*Exercise inputs:*

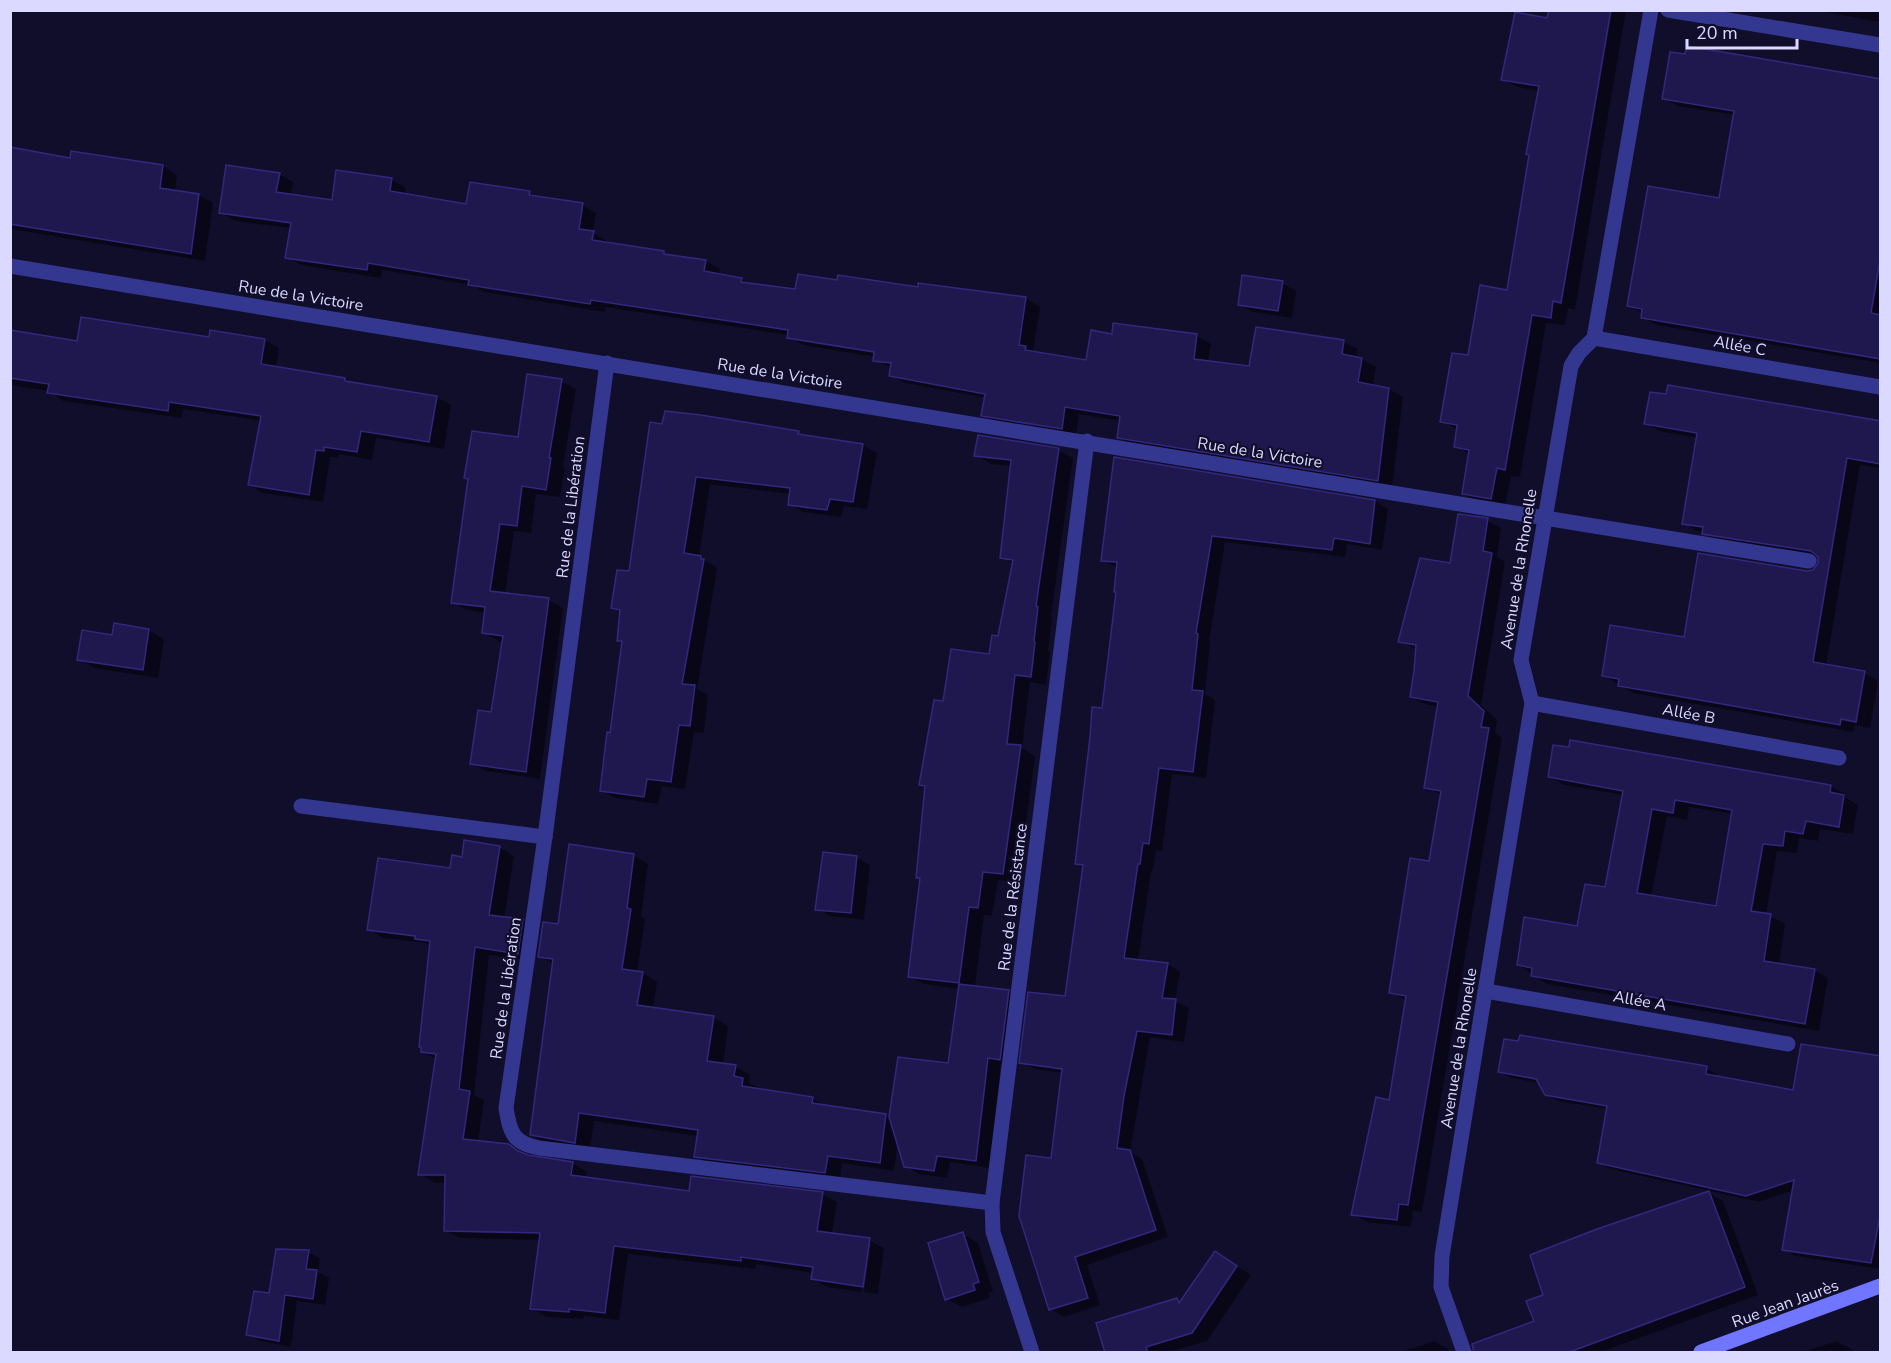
<svg xmlns="http://www.w3.org/2000/svg" width="1891" height="1363" font-family="'Nunito Sans',sans-serif">
	<rect width="100%" height="100%" fill="#110e2c"/>
	<g fill="#0007" fill-rule="evenodd">
		<polygon points="1549,10 1626,10 1575,310 1568,308 1565,325 1546,323 1520,477 1511,476 1505,506 1478,502 1463,494 1470,454 1455,446 1458,430 1442,421 1469,357 1509,292 1539,91 1517,87 1502,79 1548,19"/>
		<polygon points="1813,10 1880,10 1880,22"/>
		<polygon points="1880,80 1880,363 1656,325 1642,317 1643,314 1629,305 1720,200 1735,115 1677,106 1664,98"/>
		<polygon points="72,153 163,166 177,175 175,192 199,195 213,203 205,261 10,229 10,157 71,160"/>
		<polygon points="279,174 293,182 291,196 333,201 392,180 406,188 405,195 468,206 529,193 538,198 582,205 596,213 593,233 607,241 607,244 664,252 672,257 706,261 720,269 719,275 741,279 751,284 796,291 838,282 1026,298 1040,307 1033,352 1088,362 1113,335 1114,325 1197,336 1211,344 1208,362 1250,368 1343,341 1358,349 1356,358 1362,359 1376,367 1373,386 1389,389 1403,397 1392,488 1133,445 1118,437 1120,421 1079,414 1076,436 997,423 983,415 986,398 905,383 891,375 892,368 875,360 875,357 803,345 789,337 789,335 605,307 605,312 484,292 472,285 382,270 381,278 301,265 287,257 291,228 235,221 221,212"/>
		<polygon points="1282,283 1296,291 1292,318 1253,312 1239,304"/>
		<polygon points="10,332 78,342 210,339 211,332 265,340 279,348 276,368 345,379 352,383 436,397 451,405 444,449 376,438 372,460 339,454 338,458 330,457 323,502 263,493 249,485 262,421 183,409 182,418 63,401 49,391 10,385"/>
		<polygon points="561,381 576,389 563,467 565,468 560,497 536,494 531,533 514,531 505,594 549,600 563,608 540,779 486,771 472,763 492,714 503,642 498,641 483,632 486,613 467,610 452,602 519,438"/>
		<polygon points="1646,423 1880,423 1880,468 1860,465 1826,666 1865,673 1878,681 1870,728 1855,725 1853,732 1633,693 1603,675 1685,639 1808,572 1817,569 1820,557 1717,541 1703,532 1697,531 1684,523 1698,438 1659,431"/>
		<polygon points="651,424 798,432 806,437 863,445 877,453 867,509 844,506 841,517 803,512 789,504 791,494 710,484 699,557 715,566 717,569 697,689 708,695 704,733 694,732 685,789 662,786 658,804 615,798 601,790 611,735 623,643 618,640 621,613 613,608 630,573"/>
		<polygon points="1058,450 1073,458 1051,616 1052,617 1048,651 1050,652 1046,685 1030,682 1022,748 1035,756 1018,882 998,880 992,916 984,915 975,987 1008,991 1021,999 1013,1066 1001,1065 989,1168 950,1162 947,1178 919,1174 906,1166 898,1141 894,1171 842,1163 840,1180 710,1165 696,1156 698,1136 594,1121 590,1150 547,1143 532,1135 554,964 539,956 559,925 633,855 648,864 641,917 645,919 637,972 643,973 657,982 653,1008 713,1017 728,1026 723,1065 736,1067 750,1075 749,1083 758,1088 757,1090 812,1098 827,1107 885,1116 890,1118 950,1065 959,989 924,984 909,976 922,879 917,877 926,788 920,784 944,703 990,656 999,638 1014,564 1002,557 1012,466 991,464 976,455"/>
		<polygon points="1116,459 1375,501 1388,509 1382,550 1347,544 1345,557 1225,542 1209,642 1210,643 1205,694 1215,700 1206,778 1172,774 1162,851 1156,850 1153,871 1151,871 1138,961 1168,964 1180,972 1175,1001 1189,1008 1184,1042 1150,1037 1130,1152 1142,1159 1168,1237 1087,1265 1100,1305 1064,1317 1050,1309 1063,1073 1034,1069 1021,1062 1066,997 1084,868 1076,864 1103,710 1118,592 1118,568 1103,560"/>
		<polygon points="1487,520 1501,528 1497,557 1505,562 1481,705 1497,720 1495,733 1502,738 1422,1212 1413,1211 1411,1227 1367,1222 1353,1214 1390,1101 1407,1001 1391,992 1430,862 1442,795 1425,787 1439,707 1425,704 1411,697 1417,649 1400,641 1451,565"/>
		<polygon points="148,630 164,639 158,678 94,668 79,659 114,637"/>
		<path d="M 1668,758 L 1831,786 L 1845,794 L 1845,797 L 1858,805 L 1853,834 L 1820,829 L 1818,841 L 1799,838 L 1797,853 L 1777,851 L 1766,915 L 1771,916 L 1785,924 L 1779,964 L 1814,970 L 1828,978 L 1819,1031 L 1547,984 L 1518,965 L 1579,927 L 1606,888 L 1623,795 L 1564,785 L 1550,777 ZM 1689,807 L 1732,814 L 1717,908 L 1651,897 L 1667,816 L 1687,820 Z"/>
		<polygon points="499,847 514,856 504,919 523,921 537,929 533,961 489,955 474,1095 484,1100 478,1142 528,1157 572,1163 587,1172 586,1178 690,1193 822,1194 837,1202 832,1234 869,1240 884,1248 878,1294 864,1292 871,1243 868,1243 861,1292 827,1287 813,1278 813,1273 756,1264 755,1269 628,1254 619,1320 584,1316 583,1319 546,1317 532,1308 540,1240 460,1238 445,1230 446,1183 435,1183 420,1174 437,1060 422,1051 431,946 425,943 383,938 369,929 451,870 463,859"/>
		<polygon points="824,853 857,858 870,865 864,920 830,916 816,909"/>
		<polygon points="1706,1068 1718,1075 1717,1078 1794,1091 1880,1130 1880,1269 1795,1256 1784,1249 1794,1190 1759,1202 1610,1169 1598,1162 1608,1109 1558,1101 1546,1094 1540,1083 1511,1078 1500,1071"/>
		<polygon points="1709,1193 1723,1201 1758,1295 1601,1352 1475,1352 1536,1322 1545,1296"/>
		<polygon points="963,1234 978,1243 993,1291 988,1293 990,1298 962,1307 947,1299"/>
		<polygon points="308,1252 320,1258 318,1272 329,1278 325,1305 297,1301 291,1347 260,1341 248,1334 271,1295"/>
		<polygon points="1216,1253 1251,1275 1207,1341 1169,1352 1107,1352 1177,1300 1182,1302"/>
		<polygon points="1434,1341 1448,1349 1449,1352 1401,1352"/>
		<polygon points="1836,1341 1853,1350 1853,1352 1803,1352"/>
	</g>
	<g fill="#1f184f" stroke="#33277e" stroke-width="1.5" fill-rule="evenodd">
		<polygon points="1549,10 1611,10 1561,303 1553,301 1551,318 1532,315 1505,470 1497,468 1491,499 1462,494 1469,450 1454,447 1457,425 1440,422 1452,353 1468,355 1480,285 1507,290 1529,155 1526,154 1539,86 1501,80 1515,12 1547,18"/>
		<polygon points="1687,46 1881,79 1881,254 1871,313 1881,315 1881,359 1641,318 1642,309 1627,306 1648,186 1719,198 1734,111 1662,99 1670,52 1685,54"/>
		<polygon points="10,147 70,158 71,151 163,165 160,188 199,194 191,254 10,224"/>
		<polygon points="226,165 280,173 276,192 332,200 336,170 392,178 390,191 466,204 470,182 530,191 529,195 583,203 579,229 594,231 592,240 664,251 664,254 706,260 704,271 742,278 741,282 795,289 798,274 837,280 838,275 918,287 918,283 1026,297 1019,345 1026,346 1025,350 1086,360 1091,330 1112,334 1113,323 1197,334 1194,359 1249,366 1256,327 1344,340 1342,354 1362,358 1358,382 1389,388 1378,481 1117,438 1120,416 1065,407 1062,429 981,416 985,394 889,376 891,363 873,361 874,352 787,338 788,330 591,300 590,304 468,285 469,280 368,263 367,270 285,258 291,223 219,213"/>
		<polygon points="1242,275 1283,281 1278,311 1238,305"/>
		<polygon points="81,317 209,337 210,330 265,339 261,364 345,378 345,381 437,396 429,442 361,431 357,452 324,447 324,451 316,450 309,495 248,485 261,416 169,402 168,411 47,393 49,384 10,378 10,330 77,341"/>
		<polygon points="527,374 562,379 549,458 551,458 546,490 522,486 517,526 500,524 490,591 549,598 526,772 470,764 478,710 491,712 503,636 482,633 485,607 451,603 468,479 464,478 472,431 518,437"/>
		<polygon points="1668,385 1881,421 1881,464 1847,458 1813,662 1865,671 1856,722 1841,719 1840,725 1654,692 1618,686 1619,679 1602,676 1610,625 1684,637 1698,553 1807,571 1813,570 1818,563 1818,557 1811,551 1702,534 1703,527 1682,524 1697,433 1644,424 1650,392 1666,394"/>
		<polygon points="665,411 701,415 799,431 798,434 863,444 853,502 830,499 827,510 788,505 790,488 696,477 684,553 701,556 701,559 704,559 682,684 695,685 690,726 679,725 671,782 647,779 644,797 600,791 607,732 610,733 622,641 617,641 620,610 611,608 617,570 629,571 650,422 662,424"/>
		<polygon points="978,435 1059,448 1036,606 1038,607 1034,641 1035,642 1031,677 1015,675 1007,744 1021,745 1003,874 983,872 978,908 969,907 959,983 908,977 920,878 916,878 925,786 919,785 934,700 943,701 951,649 989,654 992,635 998,636 1013,560 1000,558 1011,460 974,456"/>
		<polygon points="1114,457 1375,500 1370,544 1334,538 1332,550 1212,536 1196,633 1198,634 1192,690 1203,691 1193,772 1159,768 1149,844 1143,843 1140,864 1138,864 1124,958 1168,963 1162,998 1176,999 1172,1035 1137,1031 1124,1096 1117,1148 1130,1150 1156,1230 1075,1257 1088,1298 1049,1310 1019,1216 1026,1155 1051,1158 1062,1069 1019,1063 1028,992 1065,996 1083,865 1075,864 1090,737 1092,707 1102,708 1116,592 1114,592 1117,562 1101,561"/>
		<polygon points="1458,514 1488,518 1483,551 1492,553 1468,696 1484,711 1481,727 1489,728 1408,1205 1399,1204 1397,1220 1351,1215 1376,1097 1389,1100 1406,996 1389,993 1410,858 1429,861 1441,791 1424,788 1438,702 1410,697 1414,671 1416,645 1398,642 1420,558 1450,563"/>
		<polygon points="114,623 149,629 143,670 77,660 82,630 112,635"/>
		<path d="M 1570,740 L 1831,785 L 1830,792 L 1844,795 L 1839,827 L 1806,821 L 1803,834 L 1785,831 L 1783,846 L 1763,844 L 1751,911 L 1771,914 L 1764,961 L 1815,969 L 1805,1024 L 1531,976 L 1532,968 L 1517,965 L 1524,917 L 1577,926 L 1585,884 L 1605,887 L 1623,791 L 1548,777 L 1553,745 L 1569,747 ZM 1675,800 L 1732,810 L 1716,906 L 1637,893 L 1652,809 L 1673,813 Z"/>
		<polygon points="464,840 500,846 489,915 523,919 518,954 475,947 459,1089 470,1091 463,1139 509,1144 518,1151 528,1155 573,1162 571,1175 689,1191 691,1176 823,1192 817,1231 870,1238 863,1287 811,1279 813,1267 741,1257 741,1261 614,1246 605,1313 569,1309 569,1312 530,1309 540,1233 444,1231 445,1175 418,1175 436,1054 421,1052 421,1047 419,1047 430,941 415,939 415,936 367,930 378,858 450,868 452,855 462,857"/>
		<polygon points="569,844 634,854 627,908 631,909 622,969 643,972 637,1005 714,1016 707,1061 736,1065 734,1076 743,1078 742,1086 813,1097 812,1103 886,1114 880,1163 828,1156 825,1173 694,1157 698,1130 579,1113 575,1143 530,1135 553,959 538,957 543,922 558,924"/>
		<polygon points="823,852 857,856 851,913 815,910"/>
		<polygon points="959,984 1009,990 1000,1060 988,1058 976,1161 937,1156 934,1171 904,1167 889,1117 898,1057 948,1063"/>
		<polygon points="1520,1035 1707,1066 1706,1074 1793,1090 1801,1044 1881,1056 1881,1211 1871,1263 1782,1250 1794,1180 1746,1196 1597,1163 1607,1106 1545,1095 1536,1079 1498,1072 1504,1039 1518,1041"/>
		<polygon points="1709,1191 1745,1287 1567,1353 1474,1353 1472,1344 1534,1321 1526,1301 1543,1295 1530,1255 1597,1229"/>
		<polygon points="963,1232 979,1282 973,1284 975,1290 945,1300 928,1243"/>
		<polygon points="276,1249 309,1250 306,1269 317,1270 313,1299 285,1295 279,1341 246,1335 254,1291 269,1293"/>
		<polygon points="1215,1251 1237,1266 1192,1333 1146,1347 1148,1353 1105,1353 1096,1323 1177,1298 1179,1303"/>
	</g>
	<g fill="none" stroke-linecap="round" stroke-linejoin="round">
		<polyline stroke="#343790" stroke-width="15" points="1545,518 1809,561"/>
		<g stroke="#343790" stroke-width="15">
			<polyline points="1668,10 1880,45"/>
			<polyline points="10,266 1545,518"/>
			<polyline points="1594,338 1880,387"/>
			<path d="M 607,363 L 545,837 L 506,1108 C 510,1133 513,1143 539,1148 L 992,1203"/>
			<polyline points="1532,703 1839,758"/>
			<polyline points="301,806 545,837"/>
			<polyline points="1486,991 1788,1044"/>
			<polyline points="1032,1352 993,1232 992,1203 1087,441"/>
			<polyline points="1464,1352 1441,1287 1442,1256 1532,703 1521,660 1523,648 1571,366 1579,353 1594,338 1651,10"/>
		</g>
		<polyline stroke="#7076ff" stroke-width="15" points="1701,1352 1880,1286"/>
	</g>
	<g text-anchor="middle" stroke-width="4.5" stroke-linejoin="round" paint-order="stroke">
		<g font-size="16" fill="#dbd9ff" stroke="#110e2c">
			<text transform="translate(301 295) rotate(9)" y="6">Rue de la Victoire</text>
			<text transform="translate(1740 345) rotate(10)" y="6">Allée C</text>
			<text transform="translate(780 373) rotate(9)" y="6">Rue de la Victoire</text>
			<text transform="translate(1260 452) rotate(9)" y="6">Rue de la Victoire</text>
			<text transform="translate(570 507) rotate(-83)" y="6">Rue de la Libération</text>
			<text transform="translate(1518 569) rotate(-81)" y="6">Avenue de la Rhonelle</text>
			<text transform="translate(1689 713) rotate(10)" y="6">Allée B</text>
			<text transform="translate(1012 897) rotate(-83)" y="6">Rue de la Résistance</text>
			<text transform="translate(505 988) rotate(-82)" y="6">Rue de la Libération</text>
			<text transform="translate(1640 1000) rotate(10)" y="6">Allée A</text>
			<text transform="translate(1458 1048) rotate(-81)" y="6">Avenue de la Rhonelle</text>
			<text transform="translate(1785 1303) rotate(-20)" y="6">Rue Jean Jaurès</text>
		</g>
	</g>
	<rect width="1891" height="1363" fill="none" stroke="#dbd9ff" stroke-width="24"/>
	<path d="M1687 39v9h110v-9" fill="none" stroke="#dbd9ff" stroke-width="3"/>
	<text x="1696" y="39" font-size="18" fill="#dbd9ff" stroke="#110e2c" stroke-width="4.5" paint-order="stroke">20 m</text>
</svg>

*Directions:* From the data above, pick out each line containing "polyline" and copy it.

*Solution for this exercise:*
		<polyline stroke="#343790" stroke-width="15" points="1545,518 1809,561"/>
			<polyline points="1668,10 1880,45"/>
			<polyline points="10,266 1545,518"/>
			<polyline points="1594,338 1880,387"/>
			<polyline points="1532,703 1839,758"/>
			<polyline points="301,806 545,837"/>
			<polyline points="1486,991 1788,1044"/>
			<polyline points="1032,1352 993,1232 992,1203 1087,441"/>
			<polyline points="1464,1352 1441,1287 1442,1256 1532,703 1521,660 1523,648 1571,366 1579,353 1594,338 1651,10"/>
		<polyline stroke="#7076ff" stroke-width="15" points="1701,1352 1880,1286"/>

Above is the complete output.